_Problem to work on_
Reproduce the records that follow exactly; any picture among them stays out.

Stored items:

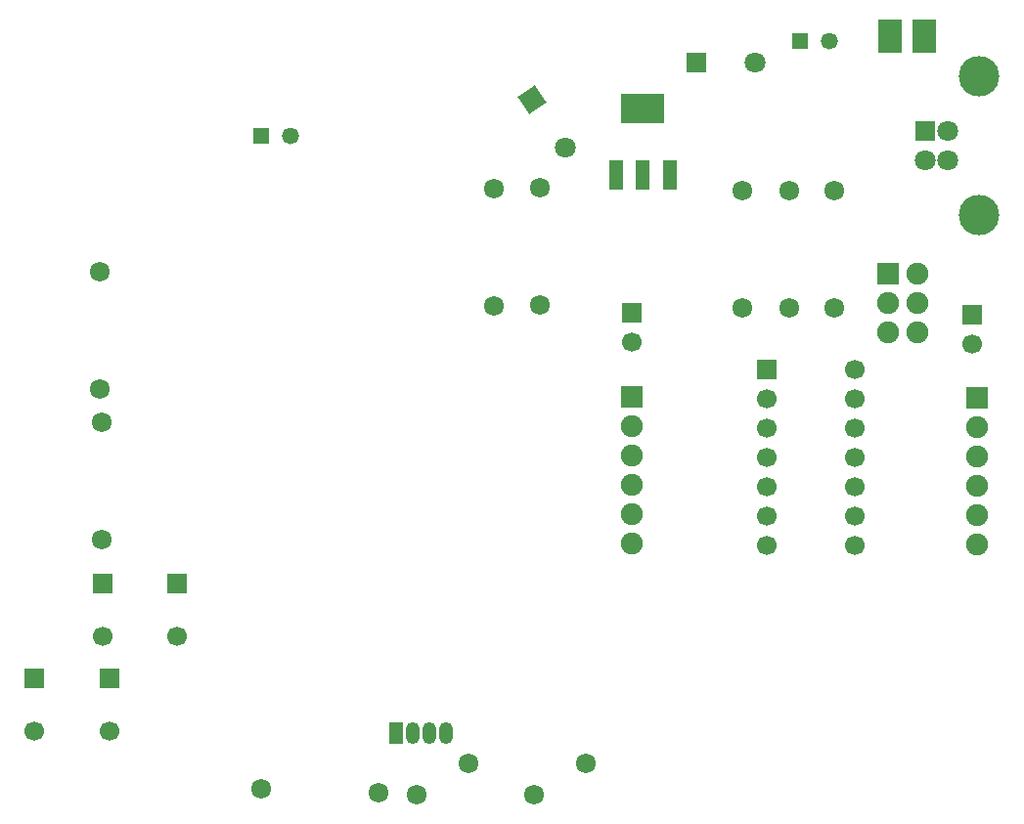
<source format=gbr>
G04 DipTrace 3.3.1.2*
G04 TopMask.gbr*
%MOIN*%
G04 #@! TF.FileFunction,Soldermask,Top*
G04 #@! TF.Part,Single*
%AMOUTLINE1*
4,1,4,
-0.009543,-0.049193,
-0.049193,0.009543,
0.009543,0.049193,
0.049193,-0.009543,
-0.009543,-0.049193,
0*%
%ADD25R,0.066929X0.066929*%
%ADD26C,0.066929*%
%ADD49R,0.147638X0.100394*%
%ADD51R,0.045276X0.104331*%
%ADD53C,0.066929*%
%ADD55R,0.07874X0.114173*%
%ADD57C,0.067874*%
%ADD59C,0.067874*%
%ADD61C,0.137795*%
%ADD63C,0.070866*%
%ADD65C,0.074803*%
%ADD66R,0.074803X0.074803*%
%ADD69R,0.049213X0.074803*%
%ADD71O,0.049213X0.074803*%
%ADD73R,0.057874X0.057874*%
%ADD75C,0.057874*%
%ADD77R,0.070866X0.070866*%
%ADD79C,0.070866*%
%ADD91OUTLINE1*%
%FSLAX26Y26*%
G04*
G70*
G90*
G75*
G01*
G04 TopMask*
%LPD*%
D79*
X2355836Y2656566D3*
D91*
X2243938Y2822332D3*
D79*
X3002664Y2948499D3*
D77*
X2802664D3*
D75*
X3254762Y3022056D3*
D73*
X3154762D3*
D75*
X1419734Y2698675D3*
D73*
X1319734D3*
D71*
X1949848Y662407D3*
X1837348D3*
D69*
X1781098D3*
D71*
X1893598D3*
D25*
X2583402Y2095776D3*
D26*
Y1995776D3*
D25*
X3742146Y2089612D3*
D26*
Y1989612D3*
D66*
X3759280Y1804381D3*
D65*
Y1704381D3*
Y1604381D3*
Y1504381D3*
Y1404381D3*
Y1304381D3*
D66*
X2582381Y1806908D3*
D65*
Y1706908D3*
Y1606908D3*
Y1506908D3*
Y1406908D3*
Y1306908D3*
D77*
X3581458Y2714181D3*
D63*
Y2615756D3*
X3660198D3*
Y2714181D3*
D61*
X3766891Y2427961D3*
Y2901976D3*
D66*
X3456005Y2227013D3*
D65*
X3556005D3*
X3456005Y2127013D3*
X3556005D3*
X3456005Y2027013D3*
X3556005D3*
D59*
X2268697Y2121283D3*
D57*
Y2521283D3*
D59*
X2111915Y2116972D3*
D57*
Y2516972D3*
D59*
X768646Y2235462D3*
D57*
Y1835462D3*
D59*
X776289Y1720699D3*
D57*
Y1320699D3*
D59*
X2958630Y2110008D3*
D57*
Y2510008D3*
D59*
X3118954Y2511514D3*
D57*
Y2111514D3*
D59*
X3273685Y2510887D3*
D57*
Y2110887D3*
D55*
X3579778Y3037496D3*
X3461668D3*
D59*
X2024916Y558417D3*
D57*
X2424916D3*
D59*
X1849934Y452178D3*
D57*
X2249934D3*
D59*
X1318740Y470927D3*
D57*
X1718525Y457793D3*
D25*
X778230Y1170126D3*
D53*
Y992961D3*
X1034135D3*
D25*
Y1170126D3*
X546215Y846797D3*
D53*
Y669631D3*
X802121D3*
D25*
Y846797D3*
X3043559Y1902026D3*
D26*
Y1802026D3*
Y1702026D3*
Y1602026D3*
Y1502026D3*
Y1402026D3*
Y1302026D3*
X3343559D3*
Y1402026D3*
Y1502026D3*
Y1602026D3*
Y1702026D3*
Y1802026D3*
Y1902026D3*
D51*
X2530623Y2562996D3*
X2621175D3*
X2711726D3*
D49*
X2621175Y2791343D3*
M02*

</source>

_Written solution_
<source format=gbr>
G04 DipTrace 3.3.1.2*
G04 TopMask.gbr*
%MOIN*%
G04 #@! TF.FileFunction,Soldermask,Top*
G04 #@! TF.Part,Single*
%AMOUTLINE1*
4,1,4,
-0.009543,-0.049193,
-0.049193,0.009543,
0.009543,0.049193,
0.049193,-0.009543,
-0.009543,-0.049193,
0*%
%ADD25R,0.066929X0.066929*%
%ADD26C,0.066929*%
%ADD49R,0.147638X0.100394*%
%ADD51R,0.045276X0.104331*%
%ADD53C,0.066929*%
%ADD55R,0.07874X0.114173*%
%ADD57C,0.067874*%
%ADD59C,0.067874*%
%ADD61C,0.137795*%
%ADD63C,0.070866*%
%ADD65C,0.074803*%
%ADD66R,0.074803X0.074803*%
%ADD69R,0.049213X0.074803*%
%ADD71O,0.049213X0.074803*%
%ADD73R,0.057874X0.057874*%
%ADD75C,0.057874*%
%ADD77R,0.070866X0.070866*%
%ADD79C,0.070866*%
%ADD91OUTLINE1*%
%FSLAX26Y26*%
G04*
G70*
G90*
G75*
G01*
G04 TopMask*
%LPD*%
D79*
X2355836Y2656566D3*
D91*
X2243938Y2822332D3*
D79*
X3002664Y2948499D3*
D77*
X2802664D3*
D75*
X3254762Y3022056D3*
D73*
X3154762D3*
D75*
X1419734Y2698675D3*
D73*
X1319734D3*
D71*
X1949848Y662407D3*
X1837348D3*
D69*
X1781098D3*
D71*
X1893598D3*
D25*
X2583402Y2095776D3*
D26*
Y1995776D3*
D25*
X3742146Y2089612D3*
D26*
Y1989612D3*
D66*
X3759280Y1804381D3*
D65*
Y1704381D3*
Y1604381D3*
Y1504381D3*
Y1404381D3*
Y1304381D3*
D66*
X2582381Y1806908D3*
D65*
Y1706908D3*
Y1606908D3*
Y1506908D3*
Y1406908D3*
Y1306908D3*
D77*
X3581458Y2714181D3*
D63*
Y2615756D3*
X3660198D3*
Y2714181D3*
D61*
X3766891Y2427961D3*
Y2901976D3*
D66*
X3456005Y2227013D3*
D65*
X3556005D3*
X3456005Y2127013D3*
X3556005D3*
X3456005Y2027013D3*
X3556005D3*
D59*
X2268697Y2121283D3*
D57*
Y2521283D3*
D59*
X2111915Y2116972D3*
D57*
Y2516972D3*
D59*
X768646Y2235462D3*
D57*
Y1835462D3*
D59*
X776289Y1720699D3*
D57*
Y1320699D3*
D59*
X2958630Y2110008D3*
D57*
Y2510008D3*
D59*
X3118954Y2511514D3*
D57*
Y2111514D3*
D59*
X3273685Y2510887D3*
D57*
Y2110887D3*
D55*
X3579778Y3037496D3*
X3461668D3*
D59*
X2024916Y558417D3*
D57*
X2424916D3*
D59*
X1849934Y452178D3*
D57*
X2249934D3*
D59*
X1318740Y470927D3*
D57*
X1718525Y457793D3*
D25*
X778230Y1170126D3*
D53*
Y992961D3*
X1034135D3*
D25*
Y1170126D3*
X546215Y846797D3*
D53*
Y669631D3*
X802121D3*
D25*
Y846797D3*
X3043559Y1902026D3*
D26*
Y1802026D3*
Y1702026D3*
Y1602026D3*
Y1502026D3*
Y1402026D3*
Y1302026D3*
X3343559D3*
Y1402026D3*
Y1502026D3*
Y1602026D3*
Y1702026D3*
Y1802026D3*
Y1902026D3*
D51*
X2530623Y2562996D3*
X2621175D3*
X2711726D3*
D49*
X2621175Y2791343D3*
M02*

</source>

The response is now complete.